CertifID extends its platform from wire fraud protection to complete closing workflow management, adding payoff orders, electronic signatures, and digital payments.
Wire fraud prevention company CertifID is expanding its influence over the real estate transaction process, rolling out new tools to simplify and secure the closing experience from payoff orders to digital payments.
The company announced Tuesday that it has enhanced its platform to cover more operational workflows involved in real estate closings, as well as the wire verification and identity protection services for which it is best known.
The move signals CertifID’s ambition to evolve from an anti-fraud point solution provider to a more comprehensive financial close management platform.
Close the gaps that create fraud risks
CertifID has built a reputation for fighting business email and wire fraud in real estate transactions. This is a growing problem that has cost buyers and sellers hundreds of millions of dollars over the past decade.

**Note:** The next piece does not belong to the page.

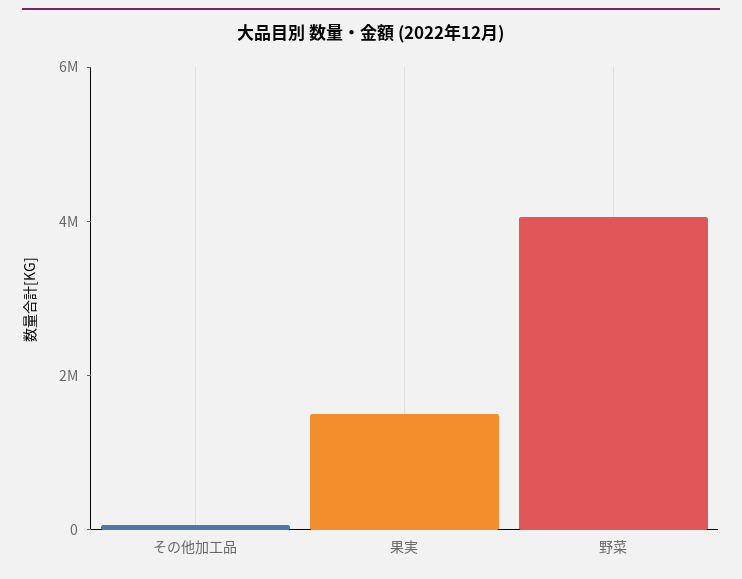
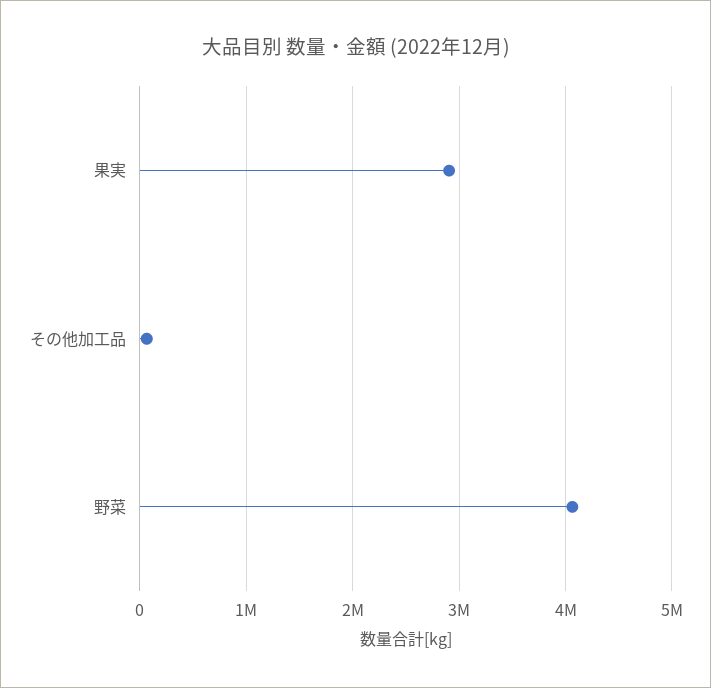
果実: 1500000 -> 2900000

The company is now expanding into adjacent parts of the closing process that often involve multiple vendors and systems, points of friction that can create inefficiencies and security gaps.

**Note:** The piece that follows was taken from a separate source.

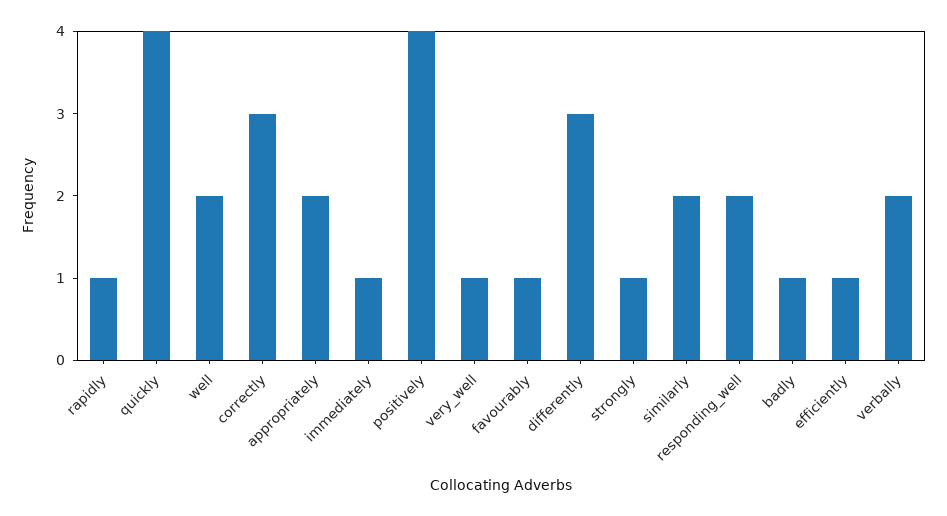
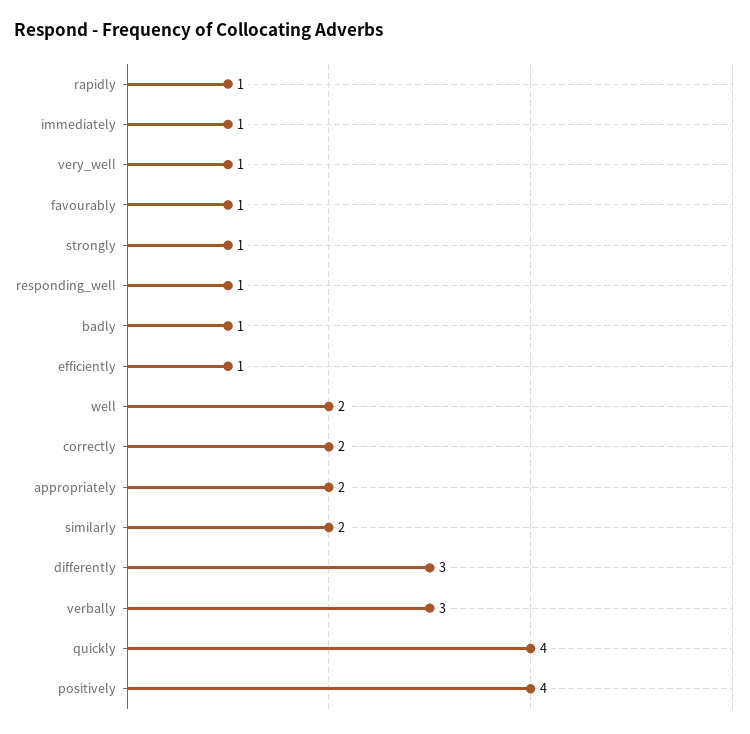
correctly: 3 -> 2
responding_well: 2 -> 1
verbally: 2 -> 3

“While our company has always been focused on building the best fraud protection in real estate, we are now addressing the gaps in the title process that create the risk in the first place,” CertifID CEO and co-founder Tyler Adams said in a statement.

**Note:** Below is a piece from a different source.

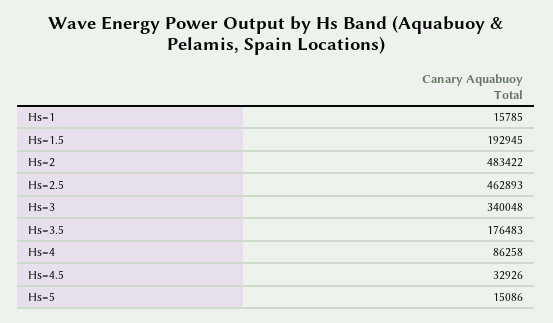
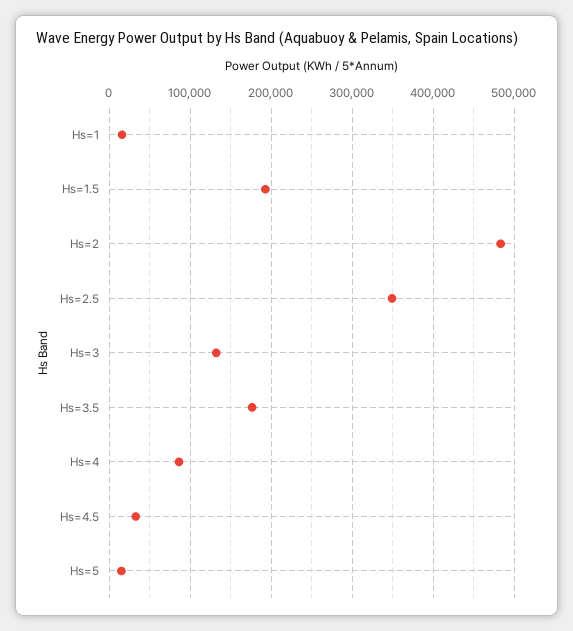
Hs=2.5: 462893 -> 350000
Hs=3: 340048 -> 130000

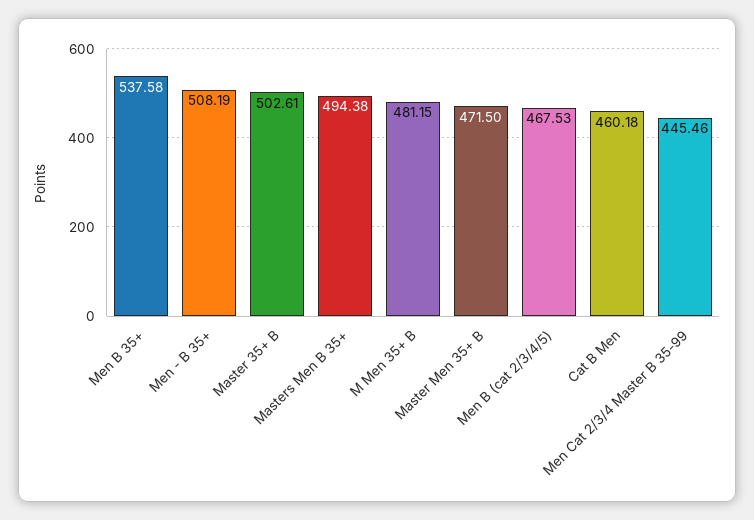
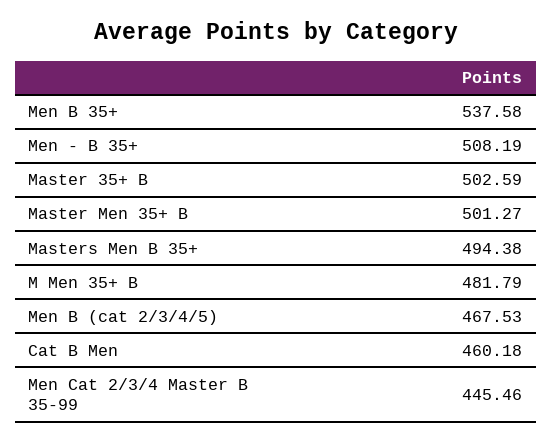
Master 35+ B: 502.61 -> 502.59
M Men 35+ B: 481.15 -> 481.79
Master Men 35+ B: 471.5 -> 501.27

The newly expanded platform includes AI-powered mortgage repayment orders designed to automate communications with lenders and reduce manual processing time.
It also features integrated document workflows, including e-signing capabilities with tools like DocuSign, allowing closing teams to manage documents in a single, secure environment.
Additionally, the platform supports digital earnest money and closing payments with options for ACH transfers, wire transfers, and instant payment methods.
According to the company, the payoff order feature saves closing teams an average of 8 to 10 minutes per trade. CertifID also said that each payment ordered through its system includes up to $5 million in insurance protection.
Where handoffs are at risk
In many real estate transactions, title companies, lenders, attorneys, and agents rely on separate systems to verify identities, request repayments, sign documents, and transfer funds. Fragmented workflows can create operational inefficiencies and create additional vulnerability to fraud.
By consolidating many of these capabilities into a single platform, CertifID says it aims to reduce the risks that arise when information and funds move between disconnected systems.
Despite the broader feature set, fraud prevention remains central to the company’s value proposition.
CertifID says it has worked with law enforcement partners to secure more than 1.4 million real estate transactions, thwart more than $280 million in attempted fraud, and recover more than $100 million in stolen funds.
Fewer vendors means fewer vulnerabilities
The expansion comes at a time when many proptech companies are building technology that touches more stages of the real estate lifecycle, from search and lending to closing and post-closing services.
While CertifID doesn’t position itself as a consumer-facing “super app,” its deeper integration into payment processing, document management, and digital payments reflects larger industry trends toward consolidating workflows and reducing dependence on fragmented systems.
For title and closing professionals, the benefits are clear: fewer vendors, fewer manual steps, and fewer opportunities for fraud.
It remains to be seen whether the industry will adopt a more integrated closing technology stack. But CertifID’s move to connect more parts of the workflow highlights how anti-fraud vendors are evolving their product strategies from point solutions to adjacent operational tools.